Due diligence is the process of investigation and evaluation, performed by investors, into details of a potential investment, such as an examination of operations and management and the verification of material facts.

For investor due diligence is very complex process, as here they access your business in details, check weather it is actually the case as is described in your business plan. Due diligence is usually carried out by parts comprising from operational due diligence, legal due diligence, accounting due diligence, technical due diligence and others if needed. Each of those parts are designed to provided comprehensive information for the investor which is keen to quantify the risks he will carry out while investing into your enterprise. During due diligence your investor also will perform legal analysis of possible cooperation between you, paying attention to the local legislation and the legal status of your enterprise and its owners.
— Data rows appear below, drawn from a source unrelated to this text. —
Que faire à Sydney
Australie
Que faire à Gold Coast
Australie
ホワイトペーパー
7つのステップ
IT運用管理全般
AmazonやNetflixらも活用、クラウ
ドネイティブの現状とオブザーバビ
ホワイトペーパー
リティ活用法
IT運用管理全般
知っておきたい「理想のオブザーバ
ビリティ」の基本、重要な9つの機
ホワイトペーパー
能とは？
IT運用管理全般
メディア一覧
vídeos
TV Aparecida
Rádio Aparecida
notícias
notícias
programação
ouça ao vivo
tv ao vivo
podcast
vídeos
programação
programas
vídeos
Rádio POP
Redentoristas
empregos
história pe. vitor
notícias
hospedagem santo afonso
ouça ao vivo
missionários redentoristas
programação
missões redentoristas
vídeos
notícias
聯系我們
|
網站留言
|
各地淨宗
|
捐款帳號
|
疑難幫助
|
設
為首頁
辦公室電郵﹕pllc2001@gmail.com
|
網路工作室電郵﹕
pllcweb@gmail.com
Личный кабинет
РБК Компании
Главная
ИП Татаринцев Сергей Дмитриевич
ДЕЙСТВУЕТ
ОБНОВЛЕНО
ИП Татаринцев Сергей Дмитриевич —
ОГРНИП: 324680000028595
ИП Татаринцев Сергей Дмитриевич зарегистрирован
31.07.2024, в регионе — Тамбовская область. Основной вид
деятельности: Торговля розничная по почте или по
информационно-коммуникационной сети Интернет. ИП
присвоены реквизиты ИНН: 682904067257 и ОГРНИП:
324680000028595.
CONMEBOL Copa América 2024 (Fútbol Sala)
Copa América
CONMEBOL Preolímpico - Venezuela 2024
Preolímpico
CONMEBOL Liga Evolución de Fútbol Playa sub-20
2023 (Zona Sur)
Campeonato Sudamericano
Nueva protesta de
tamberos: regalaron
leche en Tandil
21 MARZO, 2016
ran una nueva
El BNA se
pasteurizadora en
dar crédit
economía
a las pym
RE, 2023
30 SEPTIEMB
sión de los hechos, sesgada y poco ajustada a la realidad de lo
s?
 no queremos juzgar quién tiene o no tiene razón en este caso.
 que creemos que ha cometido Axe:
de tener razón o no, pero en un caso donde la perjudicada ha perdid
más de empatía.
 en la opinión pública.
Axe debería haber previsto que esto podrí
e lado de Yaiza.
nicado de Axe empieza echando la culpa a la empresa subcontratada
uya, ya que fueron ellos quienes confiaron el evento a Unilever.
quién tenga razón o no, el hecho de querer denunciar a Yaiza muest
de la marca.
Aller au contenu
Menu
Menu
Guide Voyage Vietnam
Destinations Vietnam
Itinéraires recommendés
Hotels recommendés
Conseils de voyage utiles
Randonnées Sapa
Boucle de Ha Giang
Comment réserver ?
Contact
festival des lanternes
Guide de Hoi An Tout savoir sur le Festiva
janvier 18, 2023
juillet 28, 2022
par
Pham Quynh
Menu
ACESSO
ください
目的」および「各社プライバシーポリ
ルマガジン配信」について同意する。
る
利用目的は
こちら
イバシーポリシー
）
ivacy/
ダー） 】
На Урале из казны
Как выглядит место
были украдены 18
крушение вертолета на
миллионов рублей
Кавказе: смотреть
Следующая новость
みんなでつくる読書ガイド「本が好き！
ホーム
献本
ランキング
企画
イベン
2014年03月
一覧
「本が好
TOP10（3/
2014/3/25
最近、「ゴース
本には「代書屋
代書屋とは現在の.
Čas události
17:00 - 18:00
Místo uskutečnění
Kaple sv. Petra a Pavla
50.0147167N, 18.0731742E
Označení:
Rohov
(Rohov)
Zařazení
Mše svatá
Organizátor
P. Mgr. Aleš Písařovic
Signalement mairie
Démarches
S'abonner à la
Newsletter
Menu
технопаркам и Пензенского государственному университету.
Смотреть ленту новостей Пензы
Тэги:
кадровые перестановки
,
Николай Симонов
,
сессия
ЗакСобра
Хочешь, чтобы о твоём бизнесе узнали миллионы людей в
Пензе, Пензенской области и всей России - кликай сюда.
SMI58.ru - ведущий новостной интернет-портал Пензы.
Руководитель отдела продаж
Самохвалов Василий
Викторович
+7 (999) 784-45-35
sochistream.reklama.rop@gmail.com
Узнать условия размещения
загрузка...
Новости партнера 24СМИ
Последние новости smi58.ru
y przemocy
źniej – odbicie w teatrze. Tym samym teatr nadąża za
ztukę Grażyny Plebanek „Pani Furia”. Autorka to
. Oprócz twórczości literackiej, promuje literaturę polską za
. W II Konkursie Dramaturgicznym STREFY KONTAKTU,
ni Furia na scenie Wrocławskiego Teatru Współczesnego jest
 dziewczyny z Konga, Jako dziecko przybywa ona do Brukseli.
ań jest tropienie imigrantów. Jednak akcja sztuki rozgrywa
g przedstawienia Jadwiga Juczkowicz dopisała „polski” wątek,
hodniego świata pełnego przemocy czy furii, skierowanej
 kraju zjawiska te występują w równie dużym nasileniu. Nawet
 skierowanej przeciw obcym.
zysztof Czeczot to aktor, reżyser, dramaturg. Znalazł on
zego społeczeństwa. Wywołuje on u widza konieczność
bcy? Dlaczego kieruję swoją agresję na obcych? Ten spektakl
The next step investor will take is the valuation. Strictly, valuation answers the question “How much does your business cost?” and ”How much does investor have to pay in the case if he or she will acquire certain part of your equity?” As a financing seeker you are interest in high value of your enterprise, which will enable you to get more money from the investor, but investor will always tend to have more conservative view towards the value of yo


Structuring the investment

If you have already succeeded to this stage then the probability that you will get the financing is very high. Structuring the investment means defining the financial instruments that will be used in order to provide your business with necessary money on the one hand and to minimize the risks of your investor on the other. In this stage you will also define all the legal aspects of cooperation. Because risk capital can be in various forms, including loan and equity financing, financial instruments can also differ significantly.

The simplest risk capital transaction is when investor privately acquires part of your ordinary equity, which is not listed publicly, thus becoming minor owner of your enterprise. In this case investor seeks to support your business in order to share your profit for a certain period of time and afterwards sells its share in your business for a sum significantly exceeding the purchase value.


Monitoring and Managing

This stage is the longest one in terms of time and interaction with your risk capital investor. After you have structured the investment and performed risk capital transaction your investor will continuously monitor performance of your business. Risk capitalists usually assign one or more members in the board of your enterprise, who represent the interests of the investors and support your management team. You should remember that risk capital investors not only provide financing but also support in many cases related to your business. Their goal is the success of your business and growth of your enterprise in value. They are ready to do any supportive action in the frame of the transaction in order to fulfill this goal.


Closing the financing

Risk capital investors refer to this stage as EKIT or DIVESTMENT which means closing the investment process and finishing the transaction with your enterprise. This stage is equally important for you and your investor and should be done carefully. The exit occurs as a final stage of risk capital financing process, where investor sells owned equities of your enterprise or gets back the principal and all accrued interests of the provided mezzanine loan and ends all legal relations with your business. The methods how you and risk capital investor can bring your relationship to the end vary and in general depend on the preliminary agreement between both of you.